REQUESTS:
[A] Quote the fish tank forum thread word for word between "Yeah it was" and "the Cake, IMO.", inclusive.
[B] Answer these from the fish tank forum thread:
(i) Which fish will serve as the algae-eating snack?
(ii) Whose tank inspired the poster to consider trying a pleco?
(iii) In Gordeez's view, what takes the cake?
[C] Pick up the fish tank forum thread where it stops and keep writing.

Yeah it was iffy for a bit, but I'm definately glad I did now. It gives it a unique look and yet somehow still looks natural despite being a fairly unatural color.



Gordeez said:


> That first shot takes the Cake, IMO.
> I know how hard it to try and Focus on something as Skinny as a Fish face, And you did a Damn good Job of doing it!
> Thats an Incredible Rhom! Red Eyes
> 
> ...


Yeah aint it fun going back and forth on the manual focus ring and going "so... was that sharper or... yeah... no wait... here it is... maybe... f*ck HE MOVED!!!"











traumatic said:


> pretty nice!
> 
> did you find another fish to eat the algea?
> [snapback]898350[/snapback]​


Yeah his algae eating snack is gonna be a couple of Siamese Algae Eaters. If they survive for a while, I'll put em in the red belly tank (not to have them get eaten or anything like that, my reds are pretty docile and aren't fed live foods so I HOPE they survive) and put in a bushynose pleco for a bit. To be honest Judazz's tank was my inspiration to consider trying a nice pleco because while I'm sure it won't survive forever, I'm happy with a couple of months. The pleco will get to live better than alot of other people's tanks and when it gets eaten, well it's eaten and can't reflect on it's misfortune and say "damn, I was really enjoying that tank, and that f*cking red eyed bastard had to go and bite my head, I'm really pissed about that".

RECORDS SHOWN:
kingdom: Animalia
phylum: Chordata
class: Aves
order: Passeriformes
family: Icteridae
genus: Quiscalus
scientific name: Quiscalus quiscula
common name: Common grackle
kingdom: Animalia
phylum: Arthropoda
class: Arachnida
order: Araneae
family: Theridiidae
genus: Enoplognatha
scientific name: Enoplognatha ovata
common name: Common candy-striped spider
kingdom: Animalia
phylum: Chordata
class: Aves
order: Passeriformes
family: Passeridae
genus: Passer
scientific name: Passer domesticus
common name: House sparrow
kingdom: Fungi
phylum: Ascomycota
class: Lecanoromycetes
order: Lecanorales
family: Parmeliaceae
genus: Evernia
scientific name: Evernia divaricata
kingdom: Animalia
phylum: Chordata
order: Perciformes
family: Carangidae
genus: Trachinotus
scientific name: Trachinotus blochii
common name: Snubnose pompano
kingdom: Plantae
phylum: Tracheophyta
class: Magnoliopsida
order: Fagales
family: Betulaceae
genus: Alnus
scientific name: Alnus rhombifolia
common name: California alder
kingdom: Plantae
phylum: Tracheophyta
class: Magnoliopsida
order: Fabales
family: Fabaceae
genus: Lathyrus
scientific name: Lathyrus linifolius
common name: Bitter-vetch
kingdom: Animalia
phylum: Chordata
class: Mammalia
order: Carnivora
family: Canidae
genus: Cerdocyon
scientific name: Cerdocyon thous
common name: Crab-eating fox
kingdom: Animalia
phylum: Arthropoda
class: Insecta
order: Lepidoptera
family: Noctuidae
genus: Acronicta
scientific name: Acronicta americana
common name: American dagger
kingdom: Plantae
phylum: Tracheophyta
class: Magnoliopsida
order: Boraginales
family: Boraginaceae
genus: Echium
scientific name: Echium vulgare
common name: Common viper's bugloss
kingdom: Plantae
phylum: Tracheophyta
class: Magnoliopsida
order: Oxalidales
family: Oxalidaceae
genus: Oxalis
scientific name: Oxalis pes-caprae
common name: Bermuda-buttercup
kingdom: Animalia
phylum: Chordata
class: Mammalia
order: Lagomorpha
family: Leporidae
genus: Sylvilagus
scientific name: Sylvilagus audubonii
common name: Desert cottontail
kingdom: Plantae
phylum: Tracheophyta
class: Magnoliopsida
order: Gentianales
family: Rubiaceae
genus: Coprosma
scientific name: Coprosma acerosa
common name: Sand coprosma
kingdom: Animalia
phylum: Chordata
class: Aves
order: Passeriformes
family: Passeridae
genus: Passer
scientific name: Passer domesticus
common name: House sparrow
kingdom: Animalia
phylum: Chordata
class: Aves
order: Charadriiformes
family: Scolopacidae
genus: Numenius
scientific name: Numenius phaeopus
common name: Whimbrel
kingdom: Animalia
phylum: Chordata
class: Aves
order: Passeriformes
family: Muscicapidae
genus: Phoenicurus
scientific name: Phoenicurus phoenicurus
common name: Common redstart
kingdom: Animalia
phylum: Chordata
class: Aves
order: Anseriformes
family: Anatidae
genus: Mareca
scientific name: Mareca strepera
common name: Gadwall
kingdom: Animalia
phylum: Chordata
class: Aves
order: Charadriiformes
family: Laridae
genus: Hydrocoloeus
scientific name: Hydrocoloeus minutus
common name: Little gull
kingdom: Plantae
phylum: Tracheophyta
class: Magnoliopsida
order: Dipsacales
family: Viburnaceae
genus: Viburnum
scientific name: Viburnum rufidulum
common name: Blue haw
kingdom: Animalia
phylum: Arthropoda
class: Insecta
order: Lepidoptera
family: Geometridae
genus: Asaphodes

RESPONSES IN ORDER:
[A]
Yeah it was iffy for a bit, but I'm definately glad I did now. It gives it a unique look and yet somehow still looks natural despite being a fairly unatural color.



Gordeez said:


> That first shot takes the Cake, IMO.

[B]
(i) A couple of Siamese Algae Eaters.
(ii) Judazz's tank.
(iii) That first shot.

[C]
Judazzz said:


> Beautiful pics, man
> 
> 
> 
> ...


Sure thing Judazz, I'm going to reorganize it a little bit, but this is the basic idea. This was taken the day after he was put in so the tannins hadn't had time to turn the water darker, and the fish was still in stress colors. He adjusted pretty quickly anyway










Thanks for the compliment too, I can't get enough of this rhom. Completely turned me around from "why would you put just one fish in a tank? That's stupid" to admitting I was very, very, very wrong.



MR.FREEZ said:


> i love the quaility of your shots man and wish i could understand the photo technical
> 
> jargan to appreciate it more cause its gotta be some work to get them to look that good.
> [snapback]898595[/snapback]​


It is a good amount of work hombre, but it's all the more satisfying when they turn out. It's been a long process to get to this point, and it's rewarding to be able to take a set of shots and have it be noticeably better than the last set. Thanks for the compliments man.

Lyle - No problem man, besides I like sharing some of those settings, who else can get a shot that clear at 70mm using 1/45 shutter speed without tripod? I got rock solid hands, hehehe









And thank you to everyone else as well,


----------



## HOLLYWOOD (Feb 6, 2003)

Sweet setup Richard! Love it!


----------



## janus (Oct 28, 2004)

Nice dark color!


----------



## Ries (Mar 20, 2004)

verry nice fich


----------



## yorkshire (Jul 27, 2004)

1st class pics as always Twitch









Are those without flash? 
Tried similar settings on mine (without flash) and they are all way to dark. (im only using iso100 as any higher and theres to much noise)

I'm Just gonna have to upgrade to a DSLR one day.








Time to start saving my pennies :laugh:

And the new setup looks wicked, your rhom is sure to apreciate his new home :nod:


----------



## elTwitcho (Jun 22, 2004)

Yeah they're all without flash, ISO 400 however, which is 2 stops brighter than 100. There is a bit of noise in them, however when I resize down to web size it gets pretty much cancelled out.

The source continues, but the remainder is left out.